> [What you need to do] Return the material below verbatim, from its first line up to and including the line that contains "0.001545, 0.130192, 0.434640]]".

> [Records for the task]
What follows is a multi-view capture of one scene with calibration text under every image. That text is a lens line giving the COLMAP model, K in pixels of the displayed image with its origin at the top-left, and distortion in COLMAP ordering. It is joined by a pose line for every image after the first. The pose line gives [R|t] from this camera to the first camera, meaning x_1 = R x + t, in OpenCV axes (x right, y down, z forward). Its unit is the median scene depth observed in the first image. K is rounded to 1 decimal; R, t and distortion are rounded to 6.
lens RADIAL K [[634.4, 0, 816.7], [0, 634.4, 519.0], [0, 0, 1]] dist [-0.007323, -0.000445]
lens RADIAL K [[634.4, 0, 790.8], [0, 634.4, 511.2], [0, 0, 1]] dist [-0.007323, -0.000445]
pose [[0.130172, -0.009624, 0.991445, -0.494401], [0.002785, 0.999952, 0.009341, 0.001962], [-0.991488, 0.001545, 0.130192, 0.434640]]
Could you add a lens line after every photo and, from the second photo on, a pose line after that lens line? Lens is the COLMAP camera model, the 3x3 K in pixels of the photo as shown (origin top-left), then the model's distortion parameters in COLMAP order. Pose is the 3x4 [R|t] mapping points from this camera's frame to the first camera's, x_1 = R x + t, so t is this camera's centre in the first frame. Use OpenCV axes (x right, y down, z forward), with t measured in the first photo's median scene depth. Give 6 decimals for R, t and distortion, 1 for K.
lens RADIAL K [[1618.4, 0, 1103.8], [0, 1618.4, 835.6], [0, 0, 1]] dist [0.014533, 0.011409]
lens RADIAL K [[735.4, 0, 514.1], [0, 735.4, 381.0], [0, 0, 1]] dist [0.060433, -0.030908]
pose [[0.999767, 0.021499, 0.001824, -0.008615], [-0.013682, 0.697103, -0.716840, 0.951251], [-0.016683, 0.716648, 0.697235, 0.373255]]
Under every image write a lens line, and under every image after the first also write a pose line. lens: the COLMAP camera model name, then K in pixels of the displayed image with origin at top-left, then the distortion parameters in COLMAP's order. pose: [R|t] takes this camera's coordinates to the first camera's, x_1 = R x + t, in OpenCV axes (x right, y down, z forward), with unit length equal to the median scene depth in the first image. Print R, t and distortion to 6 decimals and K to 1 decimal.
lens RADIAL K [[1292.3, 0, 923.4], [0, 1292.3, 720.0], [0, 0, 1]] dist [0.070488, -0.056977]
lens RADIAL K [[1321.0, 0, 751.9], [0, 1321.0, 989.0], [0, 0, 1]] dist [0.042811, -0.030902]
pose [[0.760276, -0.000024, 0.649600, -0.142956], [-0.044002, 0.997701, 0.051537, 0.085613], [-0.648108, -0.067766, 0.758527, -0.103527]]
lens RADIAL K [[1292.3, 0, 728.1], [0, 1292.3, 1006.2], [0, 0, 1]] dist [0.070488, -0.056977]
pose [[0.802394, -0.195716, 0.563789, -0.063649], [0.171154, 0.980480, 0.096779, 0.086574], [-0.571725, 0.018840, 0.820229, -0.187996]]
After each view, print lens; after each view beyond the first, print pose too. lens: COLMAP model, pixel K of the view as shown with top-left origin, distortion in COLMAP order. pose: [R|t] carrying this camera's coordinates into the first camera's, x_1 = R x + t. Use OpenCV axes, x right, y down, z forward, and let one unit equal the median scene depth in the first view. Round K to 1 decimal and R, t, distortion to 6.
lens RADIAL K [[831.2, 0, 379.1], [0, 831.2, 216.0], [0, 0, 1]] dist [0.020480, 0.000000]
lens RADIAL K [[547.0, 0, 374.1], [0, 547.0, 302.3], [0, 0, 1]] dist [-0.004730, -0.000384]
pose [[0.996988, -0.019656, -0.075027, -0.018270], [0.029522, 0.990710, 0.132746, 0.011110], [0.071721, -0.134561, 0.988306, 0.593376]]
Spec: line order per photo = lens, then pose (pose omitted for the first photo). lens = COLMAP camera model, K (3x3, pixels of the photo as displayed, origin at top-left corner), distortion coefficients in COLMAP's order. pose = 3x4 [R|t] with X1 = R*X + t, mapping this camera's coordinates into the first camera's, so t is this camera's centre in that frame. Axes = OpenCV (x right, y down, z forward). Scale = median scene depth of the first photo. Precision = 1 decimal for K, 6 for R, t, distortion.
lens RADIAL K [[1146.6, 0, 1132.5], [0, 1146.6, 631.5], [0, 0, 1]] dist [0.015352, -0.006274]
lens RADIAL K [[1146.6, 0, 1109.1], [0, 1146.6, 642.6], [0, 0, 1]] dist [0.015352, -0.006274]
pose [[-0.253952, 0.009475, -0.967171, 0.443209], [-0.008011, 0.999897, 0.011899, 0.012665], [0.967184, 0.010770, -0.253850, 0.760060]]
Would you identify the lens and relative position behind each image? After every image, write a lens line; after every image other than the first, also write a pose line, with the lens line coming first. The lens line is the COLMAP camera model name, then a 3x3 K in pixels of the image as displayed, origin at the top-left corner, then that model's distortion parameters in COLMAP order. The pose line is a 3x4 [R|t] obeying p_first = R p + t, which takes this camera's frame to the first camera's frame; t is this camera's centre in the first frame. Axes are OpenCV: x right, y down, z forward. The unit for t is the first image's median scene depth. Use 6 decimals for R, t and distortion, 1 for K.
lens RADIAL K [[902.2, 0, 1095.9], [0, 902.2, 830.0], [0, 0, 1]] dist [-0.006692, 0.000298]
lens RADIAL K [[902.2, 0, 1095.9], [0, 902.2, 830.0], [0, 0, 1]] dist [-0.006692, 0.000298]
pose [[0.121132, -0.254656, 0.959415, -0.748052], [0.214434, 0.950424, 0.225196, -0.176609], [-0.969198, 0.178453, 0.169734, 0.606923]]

> [Worked solution]
What follows is a multi-view capture of one scene with calibration text under every image. That text is a lens line giving the COLMAP model, K in pixels of the displayed image with its origin at the top-left, and distortion in COLMAP ordering. It is joined by a pose line for every image after the first. The pose line gives [R|t] from this camera to the first camera, meaning x_1 = R x + t, in OpenCV axes (x right, y down, z forward). Its unit is the median scene depth observed in the first image. K is rounded to 1 decimal; R, t and distortion are rounded to 6.
lens RADIAL K [[634.4, 0, 816.7], [0, 634.4, 519.0], [0, 0, 1]] dist [-0.007323, -0.000445]
lens RADIAL K [[634.4, 0, 790.8], [0, 634.4, 511.2], [0, 0, 1]] dist [-0.007323, -0.000445]
pose [[0.130172, -0.009624, 0.991445, -0.494401], [0.002785, 0.999952, 0.009341, 0.001962], [-0.991488, 0.001545, 0.130192, 0.434640]]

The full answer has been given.